In 2021, the facility was renamed Yaamava' Resort and Casino at San Manuel, in conjunction with opening a 432-room, 17-story hotel tower. Yaamava is the Serrano word for "spring" and the tribe has stated it is a metaphor for rebirth of the casino. Another reason for the name change was to disambiguate the efforts of the San Manuel Gaming and Hospitality Authority, the entity which runs the Palms Casino Resort, which the tribe purchased in 2021 and reopened in 2022. In March 2022, Yaamava's entertainment chief, Drew Dixon, signed a partnership with Live Nation to book touring artists during time off from their tours. It was reported by the Los Angeles Times that Yaamava' pays millions of dollars to artists to play there, comparable to the amount they earn at arena shows. The next month, the Yaamava Theater opened a 3,000-seat concert venue with a 3,800-square-foot stage, with Red Hot Chili Peppers being the inaugural act. All shows at the Yaamava Theater are open to fans over the age of 21.

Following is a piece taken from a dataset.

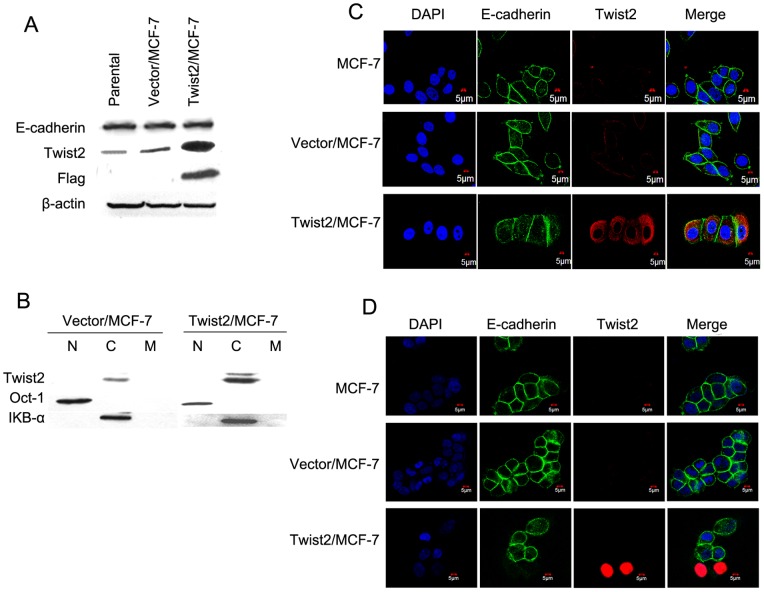
The regulation of E-cadherin expression by Twist2 in breast cancer cells.
A. Immunoblot analysis showing that strong expression of E-cadherin was found with cytoplasic Twist2 expression. Stable expression of ectopic Twist2 in breast cancer cells (Twist2/MCF-7) were verified by western blot with anti- Twist2 and anti-flag antibodies. No obvious changes of E-cadherin was detected between Twist2/MCF-7, Vec/MCF-7 (the vector control), and the parental group. B. Immunoblot analysis of Twist2 in subcellular fractions showing that Twist2 was localized in the cytoplasm. Oct-1 indicated nuclear fraction and IkB-α indicated cytoplasmic fraction. The cells were from the stably transfected samples. C. Immunofluorescent staining of Twist2 and E-cadherin in MCF-7 cells showing cells with Twist2 (in red) in cytoplasm expressed E-cadherin (in green) on cell membrane. Nuclei were counterstained with DAPI (in blue). The cells were from the stably transfected samples. D. Immunofluorescent staining showing that transient over-expression of Twist2 (in red) in nuclei caused loss of E-cadherin in the same cancer cells. Cells without nuclear Twist2 retained expression of E-cadherin on membrane. Nuclei were counterstained with DAPI (in blue).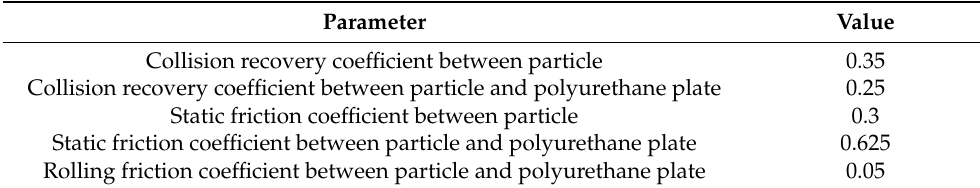
Table 2. Non-significant factors influencing the contact parameters of wet sand and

Overnight guests who cannot be accommodated at Yaamava' can stay at the Bear Springs Hotel, approximately two miles away, also owned by the tribe. The hotel was the designated overnight accommodations for the casino prior to the opening of the resort.

== Casino ==
With over 7,200 slot machines, Yaamava' Resort and Casino has the most slot machines of any casino in the Western United States. The casino also offers blackjack, baccarat, pai gow poker, Mississippi Stud, Three Card Poker and Ultimate Texas Hold ‘Em.